以下の特徴に当てはまる住宅はネズミが出やすいため、予防対策が特に重要です。

  • 築年数が古い:経年劣化で隙間が増え、侵入口が多くなる
  • 近くに飲食店がある:エサが豊富な環境はネズミを引き寄せる
  • 庭に植栽が多い:ネズミの隠れ場所や通り道になる
  • 近隣で解体工事があった:住処を失ったネズミが周辺に移動する
  • 物が多く散らかっている:ネズミの巣作りの材料が豊富
  • ペットを飼っている:ペットフードがネズミのエサになる

再発を防ぐための予防策

駆除後に再びネズミが来ないよう、以下の予防策を継続しましょう。

①清潔を保つ
食べ物の管理を徹底し、キッチン周りは毎日掃除します。

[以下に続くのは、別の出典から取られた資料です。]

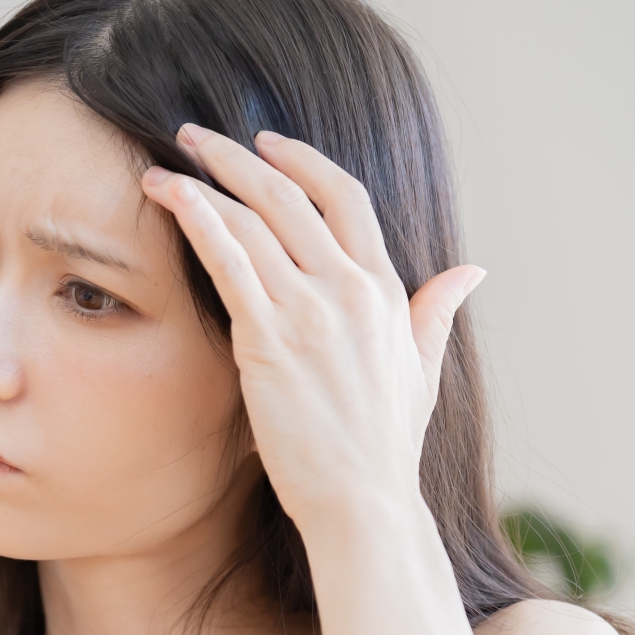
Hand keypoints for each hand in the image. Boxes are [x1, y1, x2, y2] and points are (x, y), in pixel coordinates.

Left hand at [140, 126, 484, 534]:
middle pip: (290, 197)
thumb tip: (470, 271)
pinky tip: (171, 197)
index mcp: (385, 290)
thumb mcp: (423, 369)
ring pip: (253, 222)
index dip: (303, 161)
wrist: (361, 501)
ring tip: (164, 166)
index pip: (346, 198)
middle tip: (196, 133)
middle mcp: (349, 289)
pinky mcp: (267, 339)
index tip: (266, 142)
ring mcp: (309, 311)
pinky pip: (229, 262)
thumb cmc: (383, 446)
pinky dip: (198, 221)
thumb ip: (435, 311)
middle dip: (237, 158)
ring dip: (203, 184)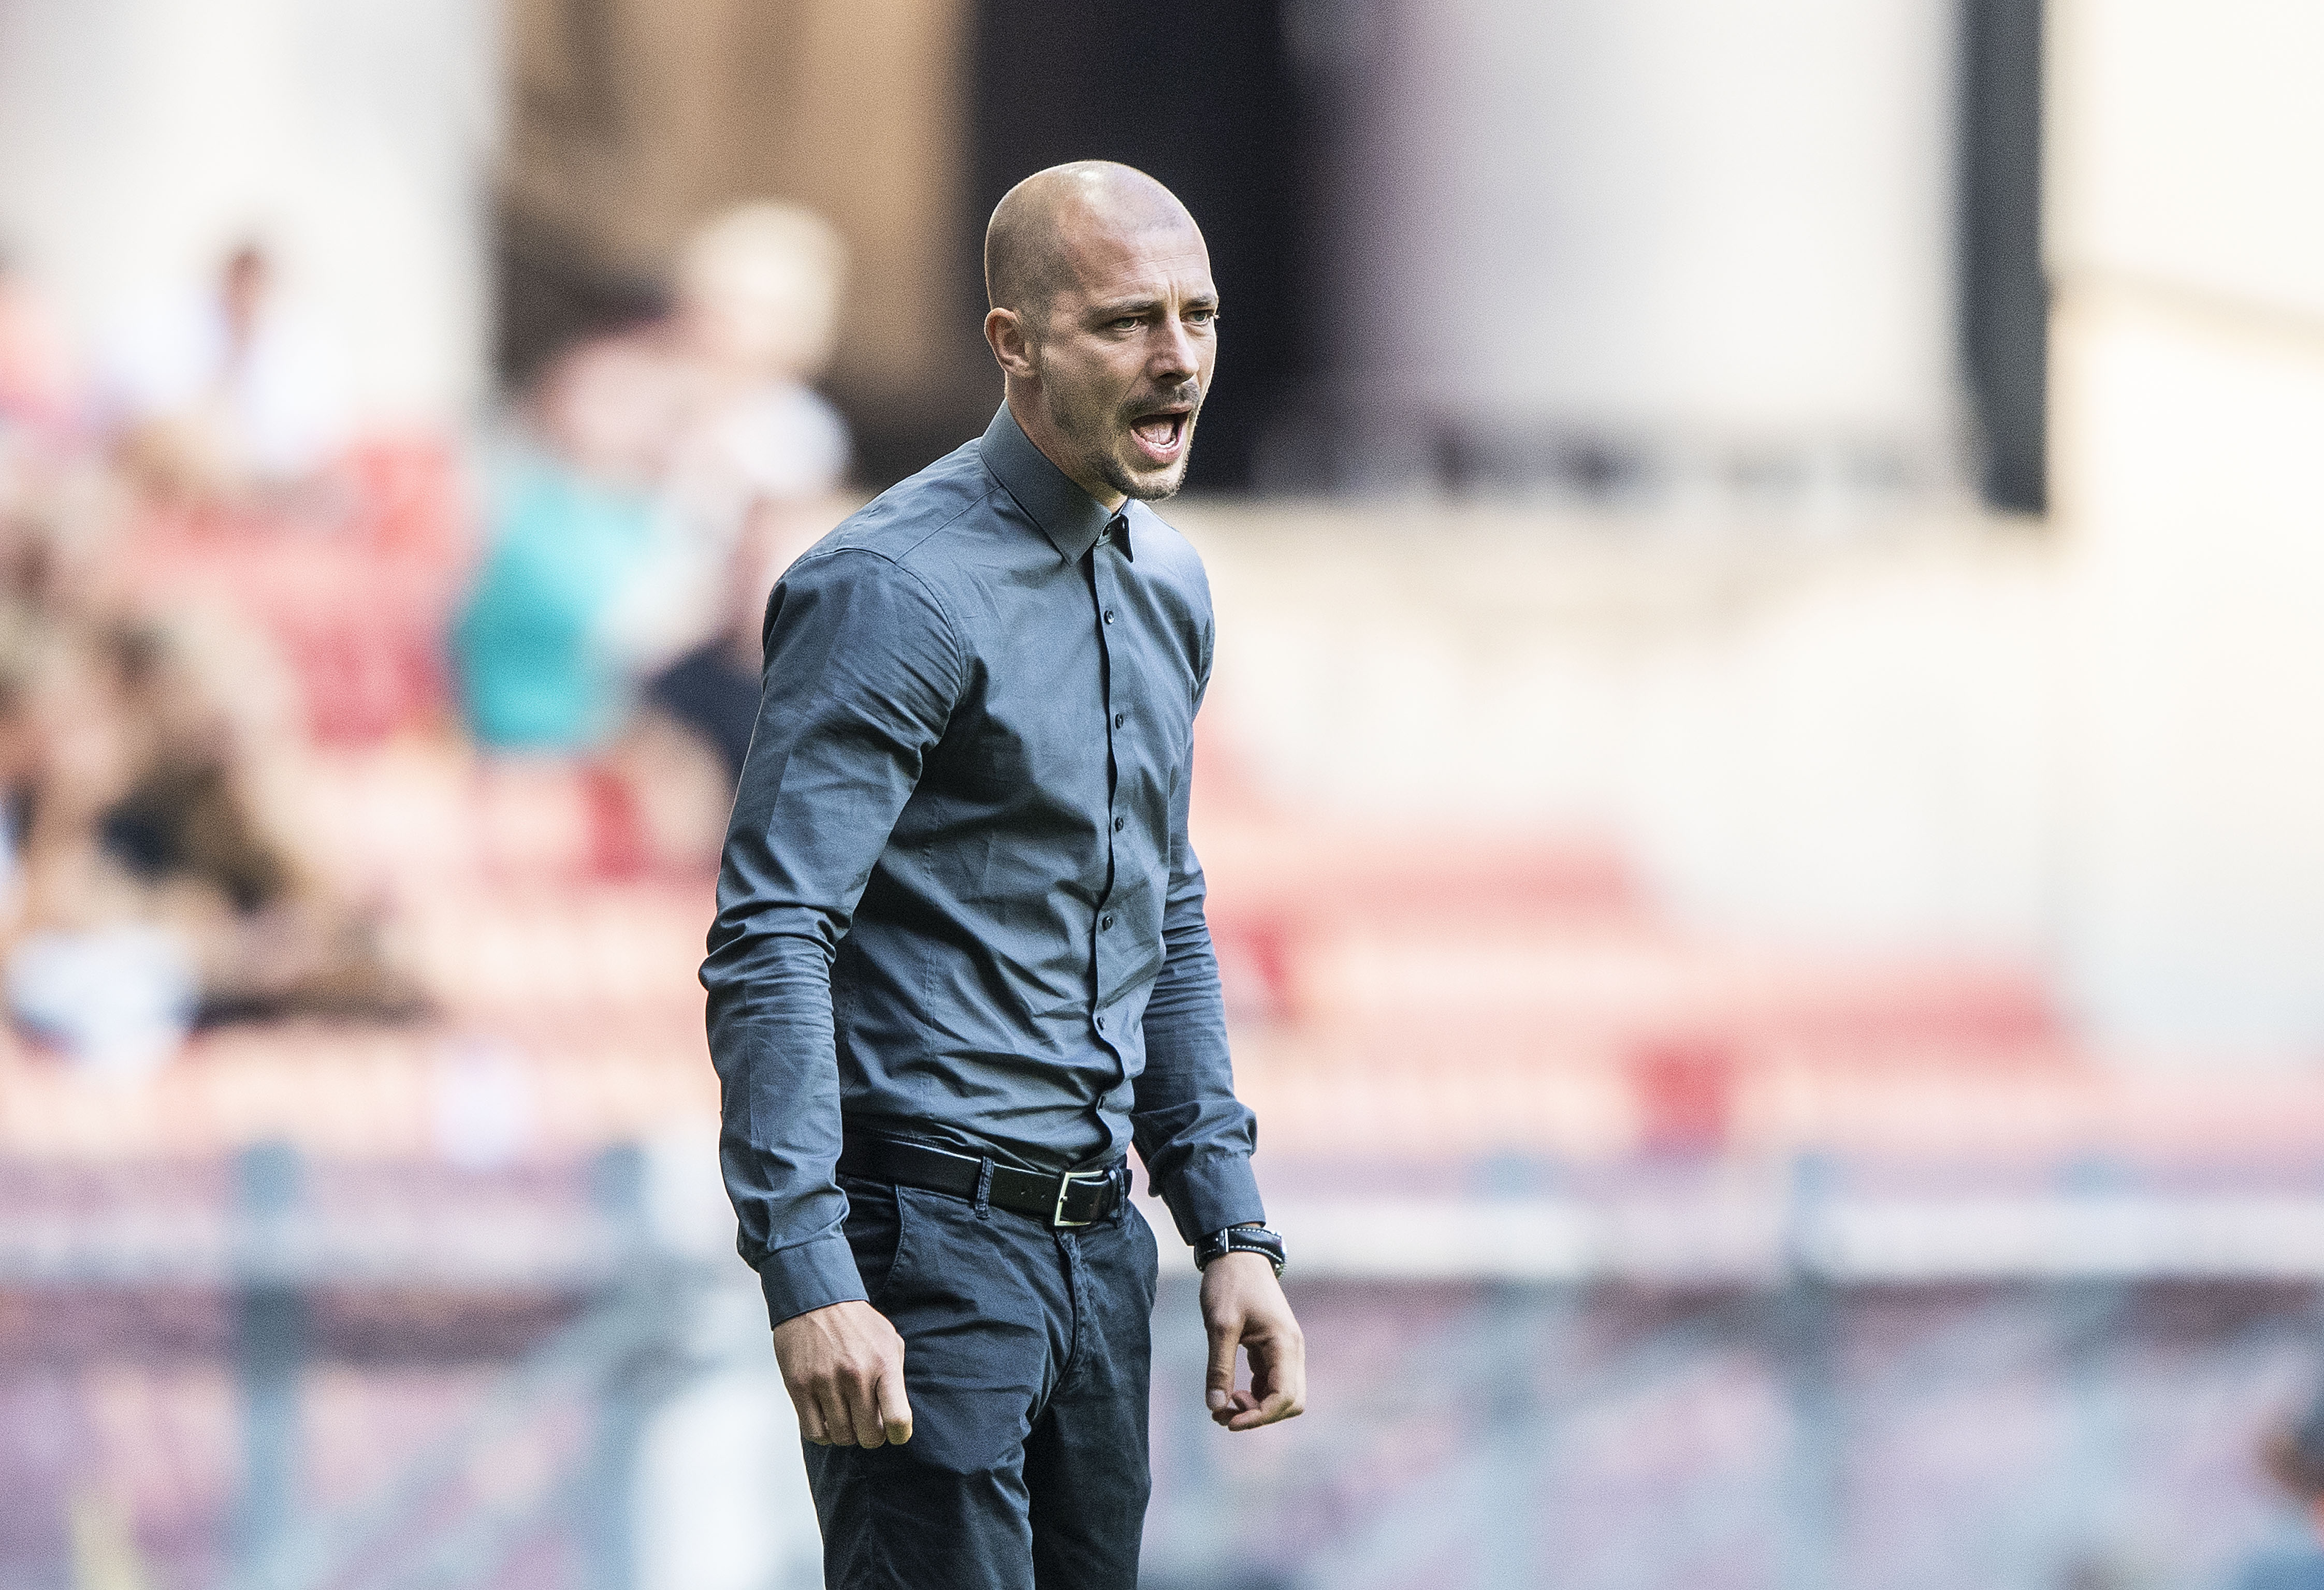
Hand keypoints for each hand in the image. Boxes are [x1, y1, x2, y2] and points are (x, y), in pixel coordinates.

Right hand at [772, 1300, 912, 1447]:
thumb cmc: (856, 1323)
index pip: (898, 1418)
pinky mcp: (799, 1387)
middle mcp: (855, 1375)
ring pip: (841, 1437)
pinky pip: (814, 1432)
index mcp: (883, 1363)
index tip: (896, 1434)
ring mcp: (824, 1382)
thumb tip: (897, 1416)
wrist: (815, 1299)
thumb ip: (895, 1376)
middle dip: (871, 1436)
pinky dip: (823, 1433)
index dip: (899, 1435)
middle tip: (868, 1424)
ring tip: (847, 1418)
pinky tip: (828, 1419)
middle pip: (869, 1436)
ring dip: (847, 1434)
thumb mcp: (889, 1340)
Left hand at [1200, 1251, 1305, 1430]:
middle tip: (1224, 1414)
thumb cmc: (1230, 1284)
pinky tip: (1230, 1392)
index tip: (1228, 1420)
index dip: (1259, 1417)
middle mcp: (1292, 1350)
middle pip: (1291, 1402)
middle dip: (1260, 1415)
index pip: (1285, 1397)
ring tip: (1222, 1407)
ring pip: (1282, 1395)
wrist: (1236, 1254)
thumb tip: (1215, 1406)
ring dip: (1256, 1407)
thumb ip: (1219, 1367)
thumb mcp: (1220, 1325)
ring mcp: (1285, 1349)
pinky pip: (1271, 1382)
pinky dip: (1254, 1394)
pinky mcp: (1273, 1348)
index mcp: (1285, 1344)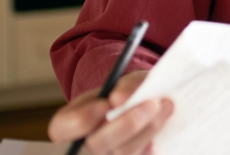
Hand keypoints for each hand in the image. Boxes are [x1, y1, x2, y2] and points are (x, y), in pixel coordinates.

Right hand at [48, 70, 173, 154]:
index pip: (63, 128)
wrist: (137, 104)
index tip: (106, 102)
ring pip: (124, 152)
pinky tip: (162, 121)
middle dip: (127, 124)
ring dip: (149, 128)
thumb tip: (122, 98)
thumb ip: (123, 88)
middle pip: (98, 145)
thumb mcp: (120, 82)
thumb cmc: (122, 93)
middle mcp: (84, 146)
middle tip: (151, 104)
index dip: (83, 119)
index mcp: (68, 124)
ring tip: (165, 105)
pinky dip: (153, 140)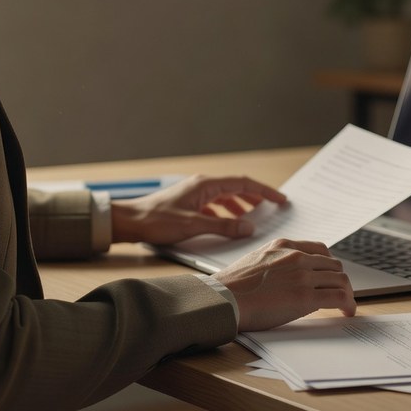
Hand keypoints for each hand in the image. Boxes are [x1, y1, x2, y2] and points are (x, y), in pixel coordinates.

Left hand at [110, 174, 286, 244]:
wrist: (129, 222)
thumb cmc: (156, 221)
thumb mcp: (193, 225)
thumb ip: (223, 226)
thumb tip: (249, 227)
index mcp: (205, 185)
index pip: (242, 183)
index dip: (264, 191)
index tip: (280, 199)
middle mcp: (201, 185)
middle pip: (235, 187)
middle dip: (255, 197)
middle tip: (272, 207)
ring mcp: (194, 194)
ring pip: (224, 197)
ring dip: (240, 206)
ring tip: (253, 218)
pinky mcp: (187, 204)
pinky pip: (214, 206)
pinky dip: (225, 214)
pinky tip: (227, 225)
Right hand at [213, 238, 355, 331]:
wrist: (222, 299)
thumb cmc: (231, 286)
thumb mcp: (255, 259)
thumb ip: (275, 261)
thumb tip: (285, 276)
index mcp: (284, 245)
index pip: (320, 250)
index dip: (329, 265)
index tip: (329, 276)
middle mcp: (297, 257)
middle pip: (334, 266)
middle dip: (339, 281)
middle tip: (340, 295)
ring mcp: (302, 276)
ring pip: (341, 280)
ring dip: (347, 294)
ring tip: (346, 306)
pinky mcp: (305, 297)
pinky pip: (339, 297)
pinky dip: (348, 304)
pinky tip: (346, 312)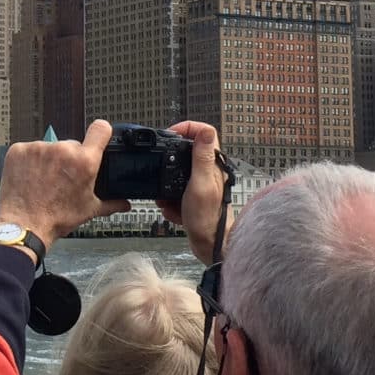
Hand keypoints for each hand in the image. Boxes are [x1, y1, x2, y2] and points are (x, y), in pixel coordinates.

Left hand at [0, 119, 128, 248]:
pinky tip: (29, 177)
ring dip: (48, 160)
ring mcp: (38, 148)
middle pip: (72, 145)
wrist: (25, 225)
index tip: (99, 136)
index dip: (101, 132)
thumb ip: (111, 203)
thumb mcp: (89, 210)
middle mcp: (62, 150)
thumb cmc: (57, 218)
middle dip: (69, 159)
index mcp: (84, 162)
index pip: (100, 129)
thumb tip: (125, 204)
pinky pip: (29, 150)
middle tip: (63, 178)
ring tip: (44, 181)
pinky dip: (29, 161)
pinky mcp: (19, 150)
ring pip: (49, 148)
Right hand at [165, 120, 230, 264]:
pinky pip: (176, 191)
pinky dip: (171, 201)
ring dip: (168, 186)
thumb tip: (206, 130)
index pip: (204, 132)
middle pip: (187, 152)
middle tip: (161, 169)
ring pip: (178, 173)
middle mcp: (209, 171)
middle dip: (170, 161)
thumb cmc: (207, 218)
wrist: (209, 246)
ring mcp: (201, 184)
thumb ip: (202, 157)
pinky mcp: (194, 198)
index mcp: (213, 164)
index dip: (186, 128)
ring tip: (167, 199)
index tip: (170, 135)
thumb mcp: (200, 184)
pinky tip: (173, 210)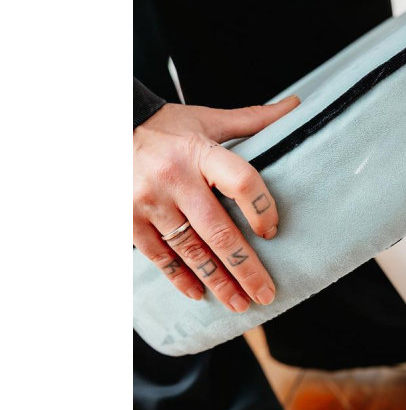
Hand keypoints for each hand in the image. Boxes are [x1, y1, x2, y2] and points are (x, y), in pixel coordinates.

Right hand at [133, 96, 299, 311]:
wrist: (104, 129)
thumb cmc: (166, 127)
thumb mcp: (207, 119)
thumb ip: (253, 120)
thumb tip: (298, 106)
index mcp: (199, 151)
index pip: (241, 181)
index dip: (262, 208)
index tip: (272, 231)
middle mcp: (174, 180)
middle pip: (219, 232)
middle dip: (246, 268)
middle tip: (266, 294)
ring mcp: (149, 203)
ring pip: (191, 252)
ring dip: (218, 282)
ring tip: (240, 304)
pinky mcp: (129, 221)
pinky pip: (160, 256)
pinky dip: (181, 278)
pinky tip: (200, 294)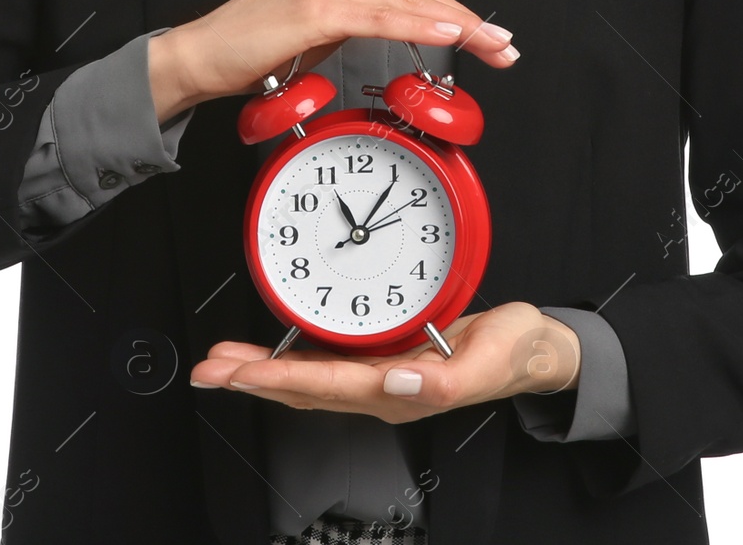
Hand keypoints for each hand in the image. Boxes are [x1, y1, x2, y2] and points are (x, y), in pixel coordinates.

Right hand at [147, 0, 517, 122]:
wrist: (203, 56)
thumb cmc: (257, 46)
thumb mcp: (327, 22)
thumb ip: (374, 4)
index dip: (457, 11)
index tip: (491, 36)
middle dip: (468, 21)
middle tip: (505, 45)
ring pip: (407, 1)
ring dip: (457, 24)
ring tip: (492, 43)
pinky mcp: (316, 4)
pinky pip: (381, 16)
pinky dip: (420, 24)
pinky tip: (450, 32)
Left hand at [187, 302, 579, 423]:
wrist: (531, 350)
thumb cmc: (515, 352)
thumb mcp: (494, 357)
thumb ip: (448, 378)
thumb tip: (399, 384)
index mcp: (402, 392)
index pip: (329, 387)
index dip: (282, 379)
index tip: (244, 372)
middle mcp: (383, 389)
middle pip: (306, 388)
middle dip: (254, 378)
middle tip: (211, 368)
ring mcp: (380, 376)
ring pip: (309, 377)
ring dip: (263, 369)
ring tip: (223, 360)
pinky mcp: (383, 357)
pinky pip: (325, 361)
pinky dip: (289, 356)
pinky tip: (268, 352)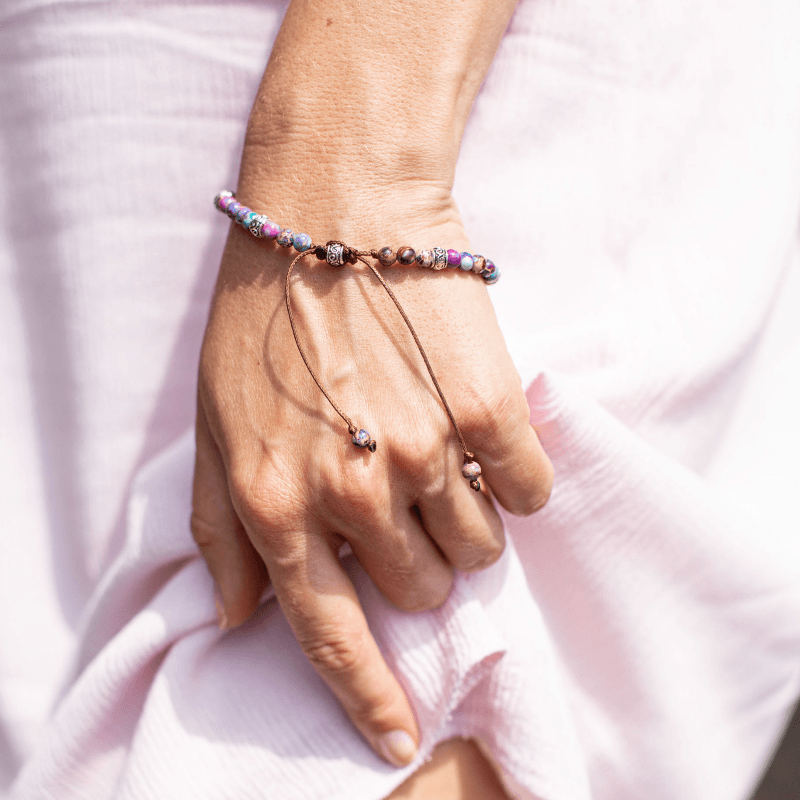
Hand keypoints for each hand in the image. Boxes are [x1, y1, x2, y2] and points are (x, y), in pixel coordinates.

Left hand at [190, 0, 551, 767]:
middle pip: (418, 591)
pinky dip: (515, 480)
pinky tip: (484, 435)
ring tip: (441, 460)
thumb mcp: (212, 426)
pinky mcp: (491, 412)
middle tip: (406, 503)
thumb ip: (220, 530)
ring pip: (479, 550)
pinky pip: (530, 492)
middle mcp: (353, 490)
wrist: (339, 213)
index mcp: (277, 502)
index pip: (327, 634)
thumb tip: (241, 614)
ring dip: (464, 522)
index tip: (398, 736)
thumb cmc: (266, 320)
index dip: (368, 696)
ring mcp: (429, 453)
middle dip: (415, 565)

生ゴミの管理も重要で、ゴミ出し日まで密閉した状態で保管してください。

②定期的に点検する
3ヶ月に1回程度、建物の外周と室内の侵入口候補を点検します。新たな隙間ができていないか、封鎖した箇所が壊れていないかを確認しましょう。

③忌避剤を活用する
ミント系のスプレーや忌避剤を侵入口付近や天井裏に定期的に散布することで、ネズミが近づきにくくなります。ただし効果は一時的なため、封鎖との併用が前提です。

④整理整頓を心がける
段ボールや新聞紙をため込まず、物置や倉庫も定期的に整理します。ネズミが巣を作りにくい環境を維持することが最大の予防策です。

まとめ

ネズミを発見したら、①食べ物の管理 ②種類の特定 ③トラップ設置 ④侵入口の封鎖の順で対応しましょう。放置すると繁殖して被害が拡大するため、見かけた当日の対応が重要です。

自分での対処が難しい場合は、早めにプロの業者に相談することで被害の拡大を防げます。費用相場は3〜15万円程度で、複数社の見積もり比較がおすすめです。